If passed, the proposed Transit and Road Safety Bill will make flying vehicle parts from both commercial trucks and passenger vehicles a mandatory Highway Traffic Act offence. The provision automatically deems a vehicle unsafe if a part becomes detached on the highway, and would make vehicle owners and third parties who maintain the equipment, such as mechanics, responsible for any such incident. Fines for commercial trucks determined to be “unsafe” currently range from $400 to $20,000.
“Previously, the law was not as specific as it is now,” Danna O’Brien, assistant to Transport Minister Harinder Takhar, told Today’s Trucking this afternoon. “(Detached parts) was more broadly addressed under the definition of an unsafe vehicle. While the fines are the same, what we’ve done is make the offence more specific.”
The new law is apparently in response to a May 2004 traffic fatality in Toronto involving a flying truck part. In the accident, a 10-kg shoe from the base of a trailer’s landing gear flew off a truck and went through the front windshield of Fernando Martins’ car. Martins died of his injuries 10 hours later.
Ontario already has a zero tolerance policy for detached truck tires and wheels. Section 84.1(1) of the Highway Traffic Act denies carriers a defence of due diligence and automatically affixes guilt in the event of a wheel separation from a commercial vehicle. Carriers have challenged the law as being unconstitutional, bit were recently turned down by the Supreme Court of Canada. (In the Transit and Road Safety Bill, the government amended the provision to specify that wheels detached for the purpose of carrying out a roadside repair, do not apply to subsection 1).
The new bill, which will be introduced today at Queen’s Park, would also implement a new National Safety Code Standard that hikes a truck operators’ required pre-trip inspection checklist from 23 to 70 items.

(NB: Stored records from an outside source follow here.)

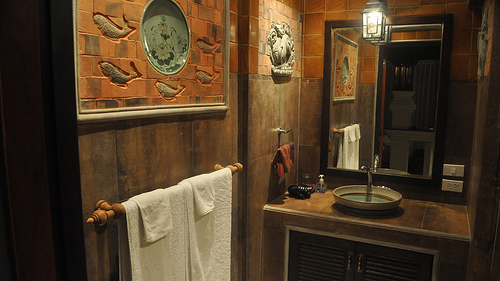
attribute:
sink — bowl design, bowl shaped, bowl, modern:
[328, 167, 403, 220]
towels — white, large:
[118, 166, 237, 280]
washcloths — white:
[125, 169, 223, 240]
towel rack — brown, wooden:
[82, 160, 250, 234]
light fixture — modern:
[359, 4, 390, 45]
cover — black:
[355, 0, 390, 44]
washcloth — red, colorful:
[272, 141, 300, 182]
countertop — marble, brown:
[257, 183, 477, 240]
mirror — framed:
[320, 18, 442, 192]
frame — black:
[317, 13, 455, 196]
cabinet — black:
[276, 222, 442, 280]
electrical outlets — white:
[441, 181, 464, 193]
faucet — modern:
[359, 165, 377, 206]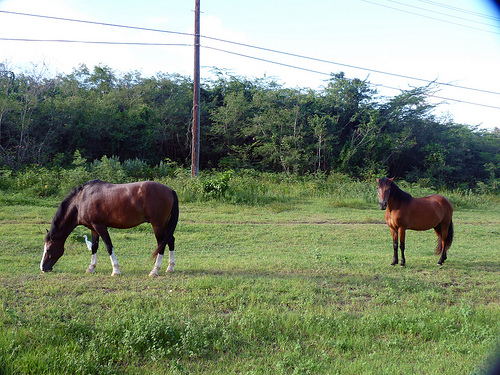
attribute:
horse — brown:
[37, 178, 182, 281]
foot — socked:
[107, 268, 126, 276]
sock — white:
[102, 251, 128, 284]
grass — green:
[13, 297, 496, 371]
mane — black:
[38, 184, 77, 237]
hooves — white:
[82, 245, 188, 287]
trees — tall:
[1, 69, 498, 187]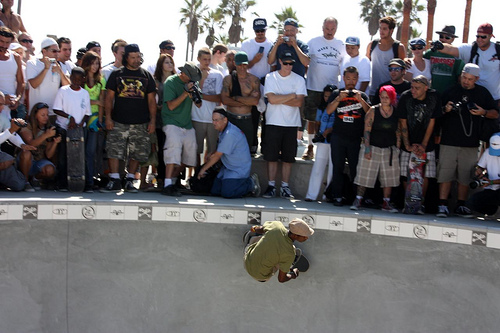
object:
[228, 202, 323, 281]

Furthermore, the bill would also make it more difficult for carriers to arrange their own cleanup crew after a highway collision. Another proposed measure in the legislation would clarify police powers to remove vehicles and debris from the roadway while protecting themselves, the province the municipality from liability. Currently, police wait for owners to arrange for clean up. The province says some trucking companies, or their insurers, have insisted on sending a crew from hundreds of kilometers away, causing extended delays.
“About 60 percent of all delays on urban highways are the result of collisions, spills or other debris,” Transportation Minister Harinder Takhar said in a release. “Highway closures can cost up to $600,000 an hour. Businesses depend on just-in-time delivery. They simply cannot afford to wait hours for highways to re-open after a collision.”
Meanwhile, the government also plans to increase penalties for speeders. The bill would increase fines for those travelling more than 30 km/hr over posted limits, increase suspensions for those exceeding the limit by 50 km/hr or more, and more than doubles fines for those who speed in construction zones, through pedestrian walkways, and other high risk areas.
The fine for not stopping or yielding at pedestrian crossings will jump from $60 and no demerit points, to $150 plus three demerit points. Currently, there is no special fine for speeding in a construction zone. Now drivers will have to fork over between $90 and $180 for driving 20 km/h over in a construction zone area.